If you work in an office I don’t think you have to have a degree in sociology to realise something is “going on”. We are going through something that is challenging basic beliefs and values in the office setting.
I think about the world of office work twenty years from now. I am not into science fiction but what I am writing “feels” a bit like that.
The youngsters of today ….. And by that I mean six and seven year olds ……have keyboards as extensions to their fingers. It is amazing to try and predict the world of office based work for them. When I think back 20 years in my career it is simply unrecognisable from today.
The days of rationality and having lots of time to debate issues have gone. Of course many people want things to move at the more leisurely pace they have become accustomed to in their career. The snag is the demands are different. We used to work in a situation where the customer did not drive the process. The customer responded to the foibles of the organisation. The customer today is calling the shots and is, in fact, in charge. And, by the way, the customer wants it now
Our children are being brought up surrounded by massive leaps of technological advance that do feel like science fiction …they are going to arrive on the work scene ten years from now with a totally different view of the world to mine; They are going to be more inquisitive They are going to bring new skills to the workplaceThey are going to challenge the way things have been done in the past
They are going to develop a new language that some of us “veterans” will find hard to speak never mind understand.
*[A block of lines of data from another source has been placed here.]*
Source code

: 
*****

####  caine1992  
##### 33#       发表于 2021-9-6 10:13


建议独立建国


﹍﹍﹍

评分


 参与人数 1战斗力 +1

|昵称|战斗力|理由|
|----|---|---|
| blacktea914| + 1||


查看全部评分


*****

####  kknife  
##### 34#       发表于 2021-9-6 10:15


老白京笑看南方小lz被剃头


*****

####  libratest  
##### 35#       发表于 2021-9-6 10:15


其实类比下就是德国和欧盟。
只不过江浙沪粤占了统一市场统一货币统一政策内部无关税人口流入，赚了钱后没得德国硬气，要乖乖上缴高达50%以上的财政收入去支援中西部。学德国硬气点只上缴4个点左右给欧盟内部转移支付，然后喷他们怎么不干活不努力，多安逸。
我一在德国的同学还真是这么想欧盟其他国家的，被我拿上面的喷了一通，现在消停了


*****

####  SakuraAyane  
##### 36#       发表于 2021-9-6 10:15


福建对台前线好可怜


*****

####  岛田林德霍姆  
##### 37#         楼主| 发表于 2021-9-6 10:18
Yes of course they are also going to make mistakes … but the mistakes they will be making will be “new mistakes” not repeating the old mistakes that I made and my father made.
I wonder how many youngsters (20 and under) of 2005 will retire having been on the payroll of just one organisation. The days have gone too when one’s effectiveness is judged by how long you stayed on the payroll. I suspect that the career of the future will be largely determined by the needs and wishes of the individual in the white collar world, rather than the opportunities presented to them by large organisations.
In summary, my feeling is we should “get on the bus” (Tom Peters) and be prepared for a bumpy ride for the next few years …. But learn to enjoy the bumpy ride – the smooth ride is an option only for those who wish to remain asleep.